Polarization and orbital magnetization in Chern insulators: A microscopic perspective

TL;DR

This paper develops a microscopic framework to derive polarization and orbital magnetization in Chern insulators, revealing differences from traditional theories and highlighting unique microscopic current behaviors.

Contribution

It introduces a microscopic formalism for polarization and magnetization in Chern insulators, extending the modern theories to topologically nontrivial systems and clarifying their conceptual differences.

Findings

Microscopic free current density exists but averages to zero macroscopically.

Polarization expression aligns with modern theory; magnetization expression differs.

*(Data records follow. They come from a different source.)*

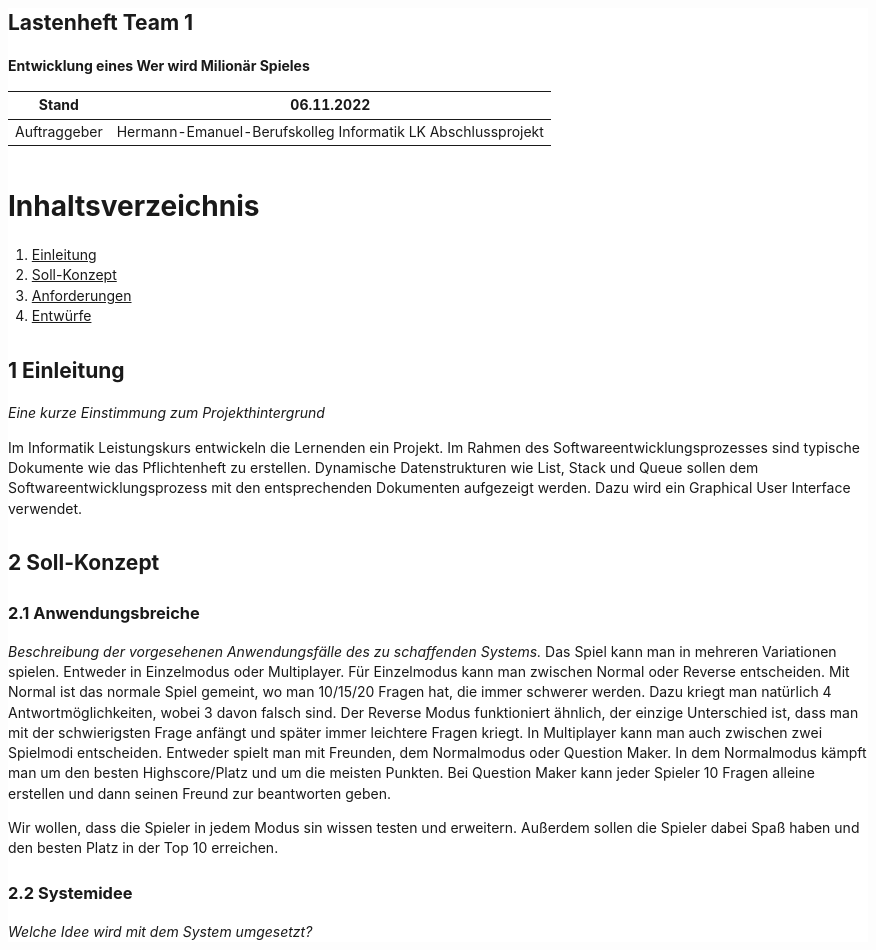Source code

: ## Lastenheft Team 1

**Entwicklung eines Wer wird Milionär Spieles**

| Stand        | 06.11.2022                                                  |
|--------------|-------------------------------------------------------------|
| Auftraggeber | Hermann-Emanuel-Berufskolleg Informatik LK Abschlussprojekt |

# Inhaltsverzeichnis
1. [Einleitung](#1-einleitung)
2. [Soll-Konzept](#2-soll-konzept)
3. [Anforderungen](#3-anforderungen)
4. [Entwürfe](#4-entwrfe)


## 1 Einleitung
*Eine kurze Einstimmung zum Projekthintergrund*

Im Informatik Leistungskurs entwickeln die Lernenden ein Projekt.
Im Rahmen des Softwareentwicklungsprozesses sind typische Dokumente wie das Pflichtenheft zu erstellen.
Dynamische Datenstrukturen wie List, Stack und Queue sollen dem Softwareentwicklungsprozess
mit den entsprechenden Dokumenten aufgezeigt werden. Dazu wird ein Graphical User Interface verwendet.

## 2 Soll-Konzept

### 2.1 Anwendungsbreiche
*Beschreibung der vorgesehenen Anwendungsfälle des zu schaffenden Systems.*
Das Spiel kann man in mehreren Variationen spielen. Entweder in Einzelmodus oder Multiplayer. Für Einzelmodus
kann man zwischen Normal oder Reverse entscheiden. Mit Normal ist das normale Spiel gemeint, wo  man 10/15/20 Fragen hat,
die immer schwerer werden. Dazu kriegt man natürlich 4 Antwortmöglichkeiten, wobei 3 davon falsch sind. Der Reverse Modus
funktioniert ähnlich, der einzige Unterschied ist, dass man mit der schwierigsten Frage anfängt und später immer leichtere
Fragen kriegt. In Multiplayer kann man auch zwischen zwei Spielmodi entscheiden. Entweder spielt man mit Freunden,
dem Normalmodus oder Question Maker. In dem Normalmodus kämpft man um den besten Highscore/Platz und um die meisten Punkten.
Bei Question Maker kann jeder Spieler 10 Fragen alleine erstellen und dann seinen Freund zur beantworten geben.

Wir wollen, dass die Spieler in jedem Modus sin wissen testen und erweitern.
Außerdem sollen die Spieler dabei Spaß haben und den besten Platz in der Top 10 erreichen.

### 2.2 Systemidee
*Welche Idee wird mit dem System umgesetzt?*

Differences elucidate distinct theoretical philosophies for topological insulators.

Abstract

We derive macroscopic expressions for the polarization and orbital magnetization of a Chern insulator in its zero-temperature ground state using a previously developed formalism for treating microscopic polarization and magnetization fields in extended media. In the limit of a topologically trivial insulator, our results reduce to those of the "modern theories of polarization and magnetization." In a Chern insulator, however, we find a generically nonvanishing microscopic free current density, the macroscopic average of which vanishes. Moreover, the expression that we obtain for the polarization is qualitatively similar to that of the "modern theory," while the expressions for the orbital magnetization fundamentally differ; the manner in which they differ elucidates the distinct philosophies of these theoretical frameworks.